==== Records supplied ====
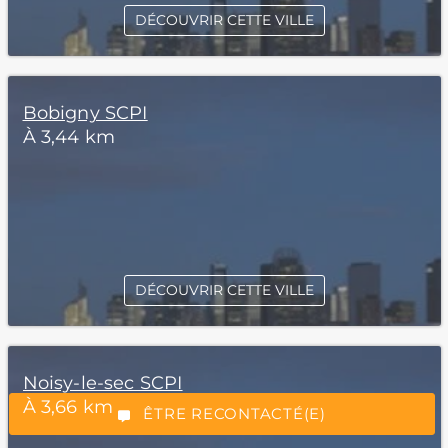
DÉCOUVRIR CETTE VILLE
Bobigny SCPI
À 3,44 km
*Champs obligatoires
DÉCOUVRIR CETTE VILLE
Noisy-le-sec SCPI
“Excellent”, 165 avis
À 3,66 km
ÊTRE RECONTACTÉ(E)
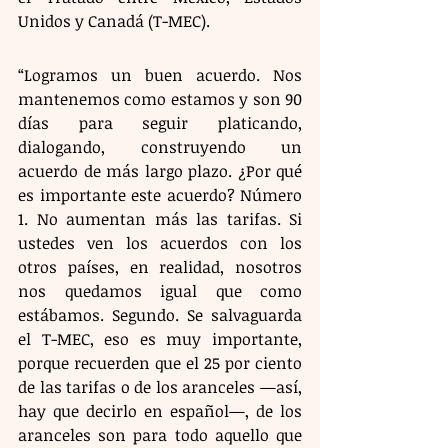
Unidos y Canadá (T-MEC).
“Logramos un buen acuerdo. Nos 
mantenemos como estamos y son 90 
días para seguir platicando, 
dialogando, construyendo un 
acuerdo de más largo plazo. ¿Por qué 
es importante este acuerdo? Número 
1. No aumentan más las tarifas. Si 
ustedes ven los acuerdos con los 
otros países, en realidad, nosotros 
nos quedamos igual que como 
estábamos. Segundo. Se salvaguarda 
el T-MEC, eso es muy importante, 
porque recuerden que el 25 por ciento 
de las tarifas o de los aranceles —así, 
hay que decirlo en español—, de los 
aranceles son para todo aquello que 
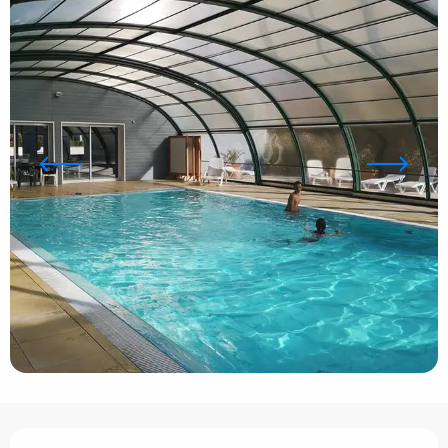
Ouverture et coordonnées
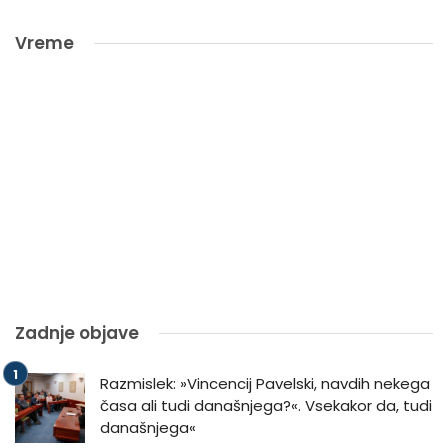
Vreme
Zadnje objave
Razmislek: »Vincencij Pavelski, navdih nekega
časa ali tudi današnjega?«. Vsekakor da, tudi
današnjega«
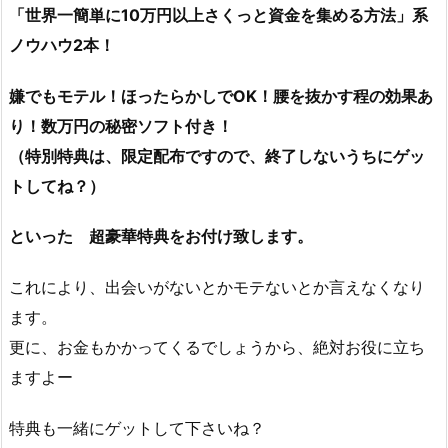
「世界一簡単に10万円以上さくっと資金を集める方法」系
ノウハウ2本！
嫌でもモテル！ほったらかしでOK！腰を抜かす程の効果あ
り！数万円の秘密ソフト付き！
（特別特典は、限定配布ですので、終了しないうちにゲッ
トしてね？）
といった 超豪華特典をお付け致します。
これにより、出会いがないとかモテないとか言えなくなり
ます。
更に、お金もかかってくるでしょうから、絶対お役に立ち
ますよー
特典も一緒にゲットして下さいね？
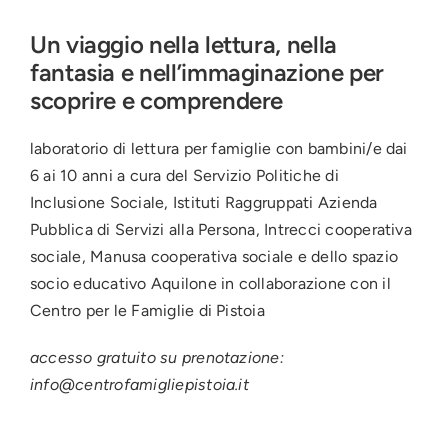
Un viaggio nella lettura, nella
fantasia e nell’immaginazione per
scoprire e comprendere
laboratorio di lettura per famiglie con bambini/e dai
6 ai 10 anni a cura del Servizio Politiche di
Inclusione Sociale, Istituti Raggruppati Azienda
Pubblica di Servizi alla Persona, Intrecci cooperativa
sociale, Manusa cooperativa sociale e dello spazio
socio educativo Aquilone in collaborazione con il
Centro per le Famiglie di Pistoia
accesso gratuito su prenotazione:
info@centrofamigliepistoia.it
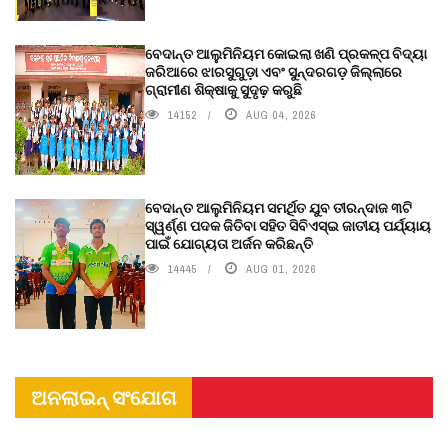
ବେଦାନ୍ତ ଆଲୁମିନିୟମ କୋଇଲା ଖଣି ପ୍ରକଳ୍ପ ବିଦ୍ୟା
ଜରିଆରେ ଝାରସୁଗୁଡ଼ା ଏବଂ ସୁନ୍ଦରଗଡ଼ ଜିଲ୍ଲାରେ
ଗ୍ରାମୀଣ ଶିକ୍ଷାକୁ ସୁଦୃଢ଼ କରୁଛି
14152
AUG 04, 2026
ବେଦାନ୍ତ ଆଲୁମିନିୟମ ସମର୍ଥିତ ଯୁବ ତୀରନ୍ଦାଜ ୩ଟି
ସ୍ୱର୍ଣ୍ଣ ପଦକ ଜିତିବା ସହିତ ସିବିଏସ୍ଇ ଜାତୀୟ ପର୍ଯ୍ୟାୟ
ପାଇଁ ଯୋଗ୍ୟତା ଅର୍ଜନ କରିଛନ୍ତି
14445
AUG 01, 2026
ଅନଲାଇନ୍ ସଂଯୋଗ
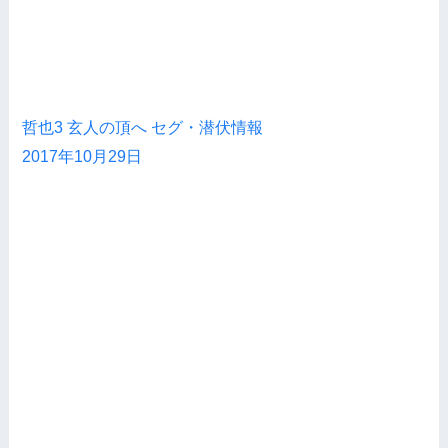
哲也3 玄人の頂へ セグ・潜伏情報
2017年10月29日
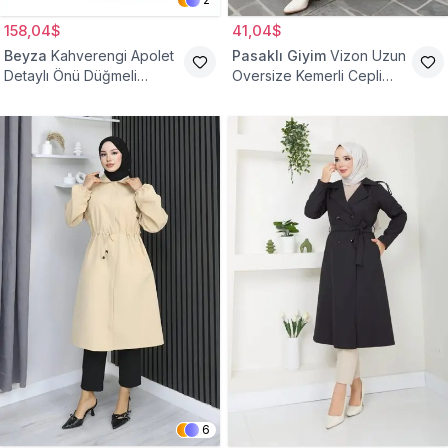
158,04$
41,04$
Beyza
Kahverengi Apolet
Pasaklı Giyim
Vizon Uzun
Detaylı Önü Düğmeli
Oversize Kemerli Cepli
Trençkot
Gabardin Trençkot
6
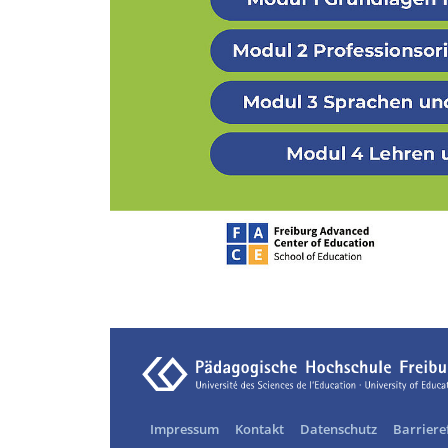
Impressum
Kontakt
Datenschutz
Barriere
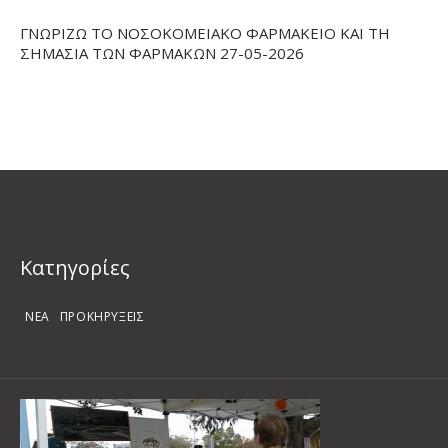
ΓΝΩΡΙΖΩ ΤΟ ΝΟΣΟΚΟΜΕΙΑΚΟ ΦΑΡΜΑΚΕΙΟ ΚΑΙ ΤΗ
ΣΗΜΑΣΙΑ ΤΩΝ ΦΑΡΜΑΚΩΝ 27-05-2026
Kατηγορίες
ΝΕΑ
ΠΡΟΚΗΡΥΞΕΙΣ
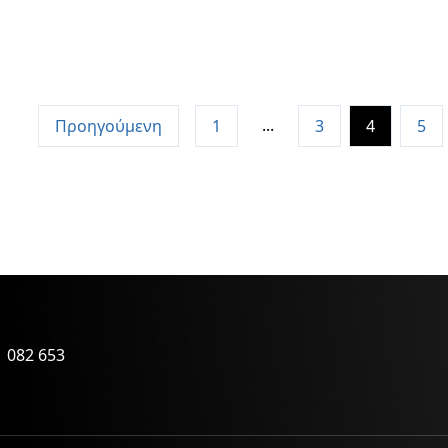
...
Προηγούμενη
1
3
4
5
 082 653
====
__What is needed__. Which lines of the records above contain the word "lettura"? Report each one in full.

__Result for this exercise__.
Un viaggio nella lettura, nella
laboratorio di lettura per famiglie con bambini/e dai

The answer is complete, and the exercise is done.